Calgary handily beat BC who on paper should have provided the biggest roadbump between Calgary and the Grey Cup while Ottawa benefited from the weather gods in sending Edmonton to the sidelines. Calgary is anywhere from a 10-14 point favorite, but this season has been consistently inconsistent and considering there has been at least one surprise each weekend, it would not be inconceivable to see the Ottawa Redblacks get off to an early lead aided by some big plays and unleashing a surprising running game.
Calgary will spot the early Ottawa lead to make it close at half-time and the question is who can make the best half-time adjustments. Ottawa will have to blitz Mitchell and hope the secondary play close, but not too close, to frustrate Mitchell and make him force the ball into potential turnovers. In terms of offense, Ottawa will suffer under the curse of Henry Burris. When he is on, he is pretty good, but if he gets off his game and starts to whine and force the issue, he can be taken advantage of repeatedly.

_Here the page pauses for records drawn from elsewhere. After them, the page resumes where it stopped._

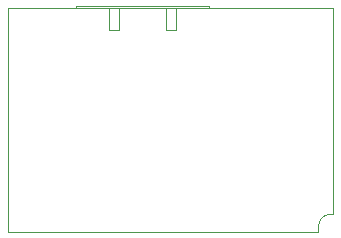
<source format=gbr>
%TF.GenerationSoftware,KiCad,Pcbnew,7.0.10*%
%TF.CreationDate,2024-02-22T14:43:34-08:00*%
%TF.ProjectId,beeper-design,62656570-6572-42d6-9465-7369676e2e6b,rev?*%
%TF.SameCoordinates,Original*%
%TF.FileFunction,AssemblyDrawing,Bot*%
%FSLAX46Y46*%
G04 Gerber Fmt 4.6, Leading zero omitted, Abs format (unit mm)*
G04 Created by KiCad (PCBNEW 7.0.10) date 2024-02-22 14:43:34*
%MOMM*%
%LPD*%
G01*
G04 APERTURE LIST*
%TA.AperFunction,Profile*%
%ADD10C,0.050000*%
%TD*%
G04 APERTURE END LIST*
D10*
X134301369Y-98513144D02*
X134301369Y-100393144D01*
X139051369Y-100393144D02*
X139901369Y-100393144D01*
X125750000Y-117500000D02*
X125750000Y-98500000D01*
X152000000Y-117000000D02*
X152000000Y-117500000D01*
X139901369Y-98513144D02*
X142701369Y-98513144D01*
X152000000Y-117500000D02*
X125750000Y-117500000D01*
X139051369Y-98513144D02*
X139051369Y-100393144D01*
X139901369Y-100393144D02*
X139901369Y-98513144D01*
X153250000Y-116000000D02*
X153000000Y-116000000D01*
X125750000Y-98500000D02*
X153250000Y-98500000D01*
X134301369Y-100393144D02*
X135151369Y-100393144D01*
X131501369Y-98513144D02*
X134301369Y-98513144D01*
X153250000Y-98500000D02*
X153250000Y-116000000D01*
X135151369Y-100393144D02*
X135151369Y-98513144D01*
X135151369Y-98513144D02*
X139051369Y-98513144D01*
X131501369Y-98363144D02*
X131501369Y-98513144D01*
X142701369Y-98363144D02*
X131501369Y-98363144D01*
X142701369Y-98513144D02*
X142701369Y-98363144D01*
X153000000Y-116000000D02*
G75*
G03*
X152000000Y-117000000I0J-1000000D01*
G01*
M02*

</source>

So the question is whether the Ottawa defense can throw enough twists at Calgary to allow Burris to run the offense and not hiccup. At this time it doesn’t appear weather is going to be a factor, but while the last redemption of Henry Burris has an undeniable ring to it, the Grey Cup will be won by the ability of the Ottawa defense to confound Bo Levi Mitchell with a combination of physical play and different looks.
If they do their part, and I think they will, then it will be up to Henry Burris to not throw the game away. I am going to go with how inconsistent the CFL has been this year and defy common sense and pick Ottawa to win this one 30-17.